Life is harsh and demanding like always but now more then ever. Because of endles possibilities of comunication and education for everyone (at least in my part of the world) everything going extremely fast. It's harder to hide and harder to lie. Our ward speeding, and I want to ran with him like fully aware modern female what I consider to be a necessity in the world of cataclysmic climate and political changes. To do so I need to be wise and fearless.

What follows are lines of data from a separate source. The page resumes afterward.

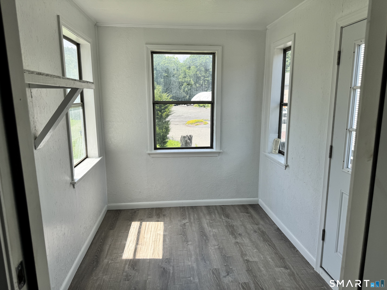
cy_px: 145
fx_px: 268
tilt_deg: -11.1
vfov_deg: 56.8
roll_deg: +0.6
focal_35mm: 24
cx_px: 194
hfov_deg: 71.6
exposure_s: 1/1261
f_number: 1.78
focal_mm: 6.76
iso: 80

Various cultures I have encountered or keep encountering, with their different belief systems, art, politics, and economics, have exercised a considerable influence on my life or attracted my interest, promote different, often conflicting, and for me never satisfactory models of life. It is overwhelmingly difficult for me to find myself in all this without experiencing an overpowering feeling of chaos, inadequacy and hopelessness. The constant omnipresent primacy of manhood like we all know, has been built on the concept of the innate differences between women and men, and invent ideological justification for inequality of the sexes - tearing the world apart. As a consequence of such dichotomy, we build civilizations with social structures, religions, values and custom adapted to the needs and conditions of only one gender. This domination has deprived for millennia part the population of the ability to shape our living space that is in line with its needs and principles. Now we all mast suffer consequences and living in crippled reality.
Because of the current changes in modern society (thanks to all wise, courageous women and men) which give human and all nature more rights but also challenge traditions, the experience of living in this situation is extremely demanding. Therefore, it does not give me peace of mind to know, who would I be, if I had been brought up in freedom, and not ravaged by the restrictions of an imposed form? How would life look if forces were balanced, including spiritual ones? Inability to find a satisfactory answer, while at the same time realizing that somewhere there must lie an explanation, is the reason why I started looking for my own path. In order to fully exist, I had to tell and reinvent my own story.
Art, that which was and is formed by others, and which I create myself, turned out to be the way I could get some answers and gives me possibility of reprogramming my brain. It opens a space of untamed imagination, and gives me a language through which I can communicate with sufficient strength. Through art, I can even timidly touch the inexpressible. Hence, each and every piece of work I make is a tale which has roots deep in reality and ability to go beyond. Through work, I try to unlearn what the society and my experience taught me, and start to see with fresh eyes. To achieve this, I go through holiness, ideas, and taboos, both mine and those imposed upon me, and I let them align freely. In ambiguous puzzles, parables arise and I find liberation in them from the conditions of law, time and place.
I use various forms of visual arts, but my favorite way of working is to use a combination of photography, representing the material world, and digital drawing, representing the spiritual aspect of reality. This combination allows me to achieve symbolic fullness. At the same time, I try as much as possible to erase the differences between one technique and another in the eye of the beholder. Only in this way will I fulfill my goal. On the other hand, as a main form of narrative, I chose the human body, and my own in particular, because, apart from the very rich symbolism arising from its nakedness, it is a way for me to get to know and challenge myself.